I then stuffed all the “guts” back into the body, wrote a simple web control page, using Flask, to test the functionality remotely, and ran through final testing. Success! Skelly was now responding to commands from my computer, ready for the next phase: AI integration.

The Next Phase: Local Vision Models & Costume Recognition

With Skelly reasonably buttoned up and his basic movements working, I’m moving on to the most exciting part of the project – leveraging a connected camera and locally hosted/trained vision models to determine trick-or-treaters’ costumes. This will involve using services like LMStuido on an AMD AI workstation to leverage models like Gemma 3 for vision to text. I plan to document this process in a future blog post, so stay tuned! But up next a deep dive on how to leverage device tree overlays and I2S via GPIO, to power an existing hardware speaker with a MAX98357A mono amp.

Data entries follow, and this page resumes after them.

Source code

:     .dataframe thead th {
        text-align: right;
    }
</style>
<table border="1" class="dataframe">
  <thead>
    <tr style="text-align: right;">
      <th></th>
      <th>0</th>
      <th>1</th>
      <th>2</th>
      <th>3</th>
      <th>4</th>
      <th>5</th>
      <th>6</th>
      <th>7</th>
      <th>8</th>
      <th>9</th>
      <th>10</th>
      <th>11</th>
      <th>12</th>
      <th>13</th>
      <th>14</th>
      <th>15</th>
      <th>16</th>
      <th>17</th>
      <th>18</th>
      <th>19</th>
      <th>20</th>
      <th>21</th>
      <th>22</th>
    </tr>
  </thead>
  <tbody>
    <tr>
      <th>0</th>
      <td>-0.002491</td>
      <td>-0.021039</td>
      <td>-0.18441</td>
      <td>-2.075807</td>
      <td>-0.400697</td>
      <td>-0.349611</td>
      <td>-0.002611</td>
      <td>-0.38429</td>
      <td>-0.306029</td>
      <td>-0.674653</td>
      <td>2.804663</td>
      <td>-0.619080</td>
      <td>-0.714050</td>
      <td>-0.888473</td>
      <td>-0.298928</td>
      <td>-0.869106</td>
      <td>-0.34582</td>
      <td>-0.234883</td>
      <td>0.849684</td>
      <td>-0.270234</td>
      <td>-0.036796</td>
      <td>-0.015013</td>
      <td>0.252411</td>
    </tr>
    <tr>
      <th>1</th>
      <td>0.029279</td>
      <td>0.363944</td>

Resources & Further Exploration

This project has been a fantastic learning experience, combining hardware tinkering with software development and AI integration. The Radxa Zero 3W proved to be an excellent platform for this application, offering the power and flexibility needed to bring Skelly to life. I hope this blog post inspires you to create your own interactive Halloween experiences!